- [REQUIREMENT] Could you copy every line below word for word, without changing anything?

- [ENTRIES SUPPLIED]
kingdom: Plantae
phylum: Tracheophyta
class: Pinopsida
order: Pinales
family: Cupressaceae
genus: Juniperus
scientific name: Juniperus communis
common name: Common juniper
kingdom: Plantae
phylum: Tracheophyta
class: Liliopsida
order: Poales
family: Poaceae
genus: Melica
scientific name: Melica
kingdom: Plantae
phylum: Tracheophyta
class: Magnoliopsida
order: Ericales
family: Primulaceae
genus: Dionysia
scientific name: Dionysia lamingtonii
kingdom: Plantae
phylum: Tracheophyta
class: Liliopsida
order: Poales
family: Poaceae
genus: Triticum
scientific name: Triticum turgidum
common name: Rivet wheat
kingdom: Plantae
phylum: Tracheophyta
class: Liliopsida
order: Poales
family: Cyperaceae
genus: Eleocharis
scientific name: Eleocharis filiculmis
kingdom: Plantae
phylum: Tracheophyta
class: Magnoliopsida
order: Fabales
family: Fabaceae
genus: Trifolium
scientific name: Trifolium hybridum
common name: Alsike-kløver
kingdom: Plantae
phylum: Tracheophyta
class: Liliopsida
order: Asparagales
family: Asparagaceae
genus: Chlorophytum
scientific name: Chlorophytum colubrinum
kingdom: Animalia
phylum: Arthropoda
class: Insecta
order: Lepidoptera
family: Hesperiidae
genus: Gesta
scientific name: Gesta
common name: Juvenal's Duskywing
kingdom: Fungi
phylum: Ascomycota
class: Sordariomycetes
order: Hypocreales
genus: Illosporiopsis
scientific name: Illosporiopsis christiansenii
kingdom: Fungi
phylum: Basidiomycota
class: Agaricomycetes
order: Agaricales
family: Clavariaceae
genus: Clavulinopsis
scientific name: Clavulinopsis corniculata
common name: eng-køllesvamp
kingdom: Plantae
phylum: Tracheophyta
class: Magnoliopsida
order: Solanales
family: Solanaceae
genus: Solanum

- [FINISHED ANSWER]
kingdom: Plantae
phylum: Tracheophyta
class: Pinopsida
order: Pinales
family: Cupressaceae
genus: Juniperus
scientific name: Juniperus communis
common name: Common juniper
kingdom: Plantae
phylum: Tracheophyta
class: Liliopsida
order: Poales
family: Poaceae
genus: Melica
scientific name: Melica
kingdom: Plantae
phylum: Tracheophyta
class: Magnoliopsida
order: Ericales
family: Primulaceae
genus: Dionysia
scientific name: Dionysia lamingtonii
kingdom: Plantae
phylum: Tracheophyta
class: Liliopsida
order: Poales
family: Poaceae
genus: Triticum
scientific name: Triticum turgidum
common name: Rivet wheat
kingdom: Plantae
phylum: Tracheophyta
class: Liliopsida
order: Poales
family: Cyperaceae
genus: Eleocharis
scientific name: Eleocharis filiculmis
kingdom: Plantae
phylum: Tracheophyta
class: Magnoliopsida
order: Fabales
family: Fabaceae
genus: Trifolium
scientific name: Trifolium hybridum
common name: Alsike-kløver
kingdom: Plantae
phylum: Tracheophyta
class: Liliopsida
order: Asparagales
family: Asparagaceae
genus: Chlorophytum
scientific name: Chlorophytum colubrinum
kingdom: Animalia
phylum: Arthropoda
class: Insecta
order: Lepidoptera
family: Hesperiidae
genus: Gesta
scientific name: Gesta
common name: Juvenal's Duskywing
kingdom: Fungi
phylum: Ascomycota
class: Sordariomycetes
order: Hypocreales
genus: Illosporiopsis
scientific name: Illosporiopsis christiansenii
kingdom: Fungi
phylum: Basidiomycota
class: Agaricomycetes
order: Agaricales
family: Clavariaceae
genus: Clavulinopsis
scientific name: Clavulinopsis corniculata
common name: eng-køllesvamp
kingdom: Plantae
phylum: Tracheophyta
class: Magnoliopsida
order: Solanales
family: Solanaceae
genus: Solanum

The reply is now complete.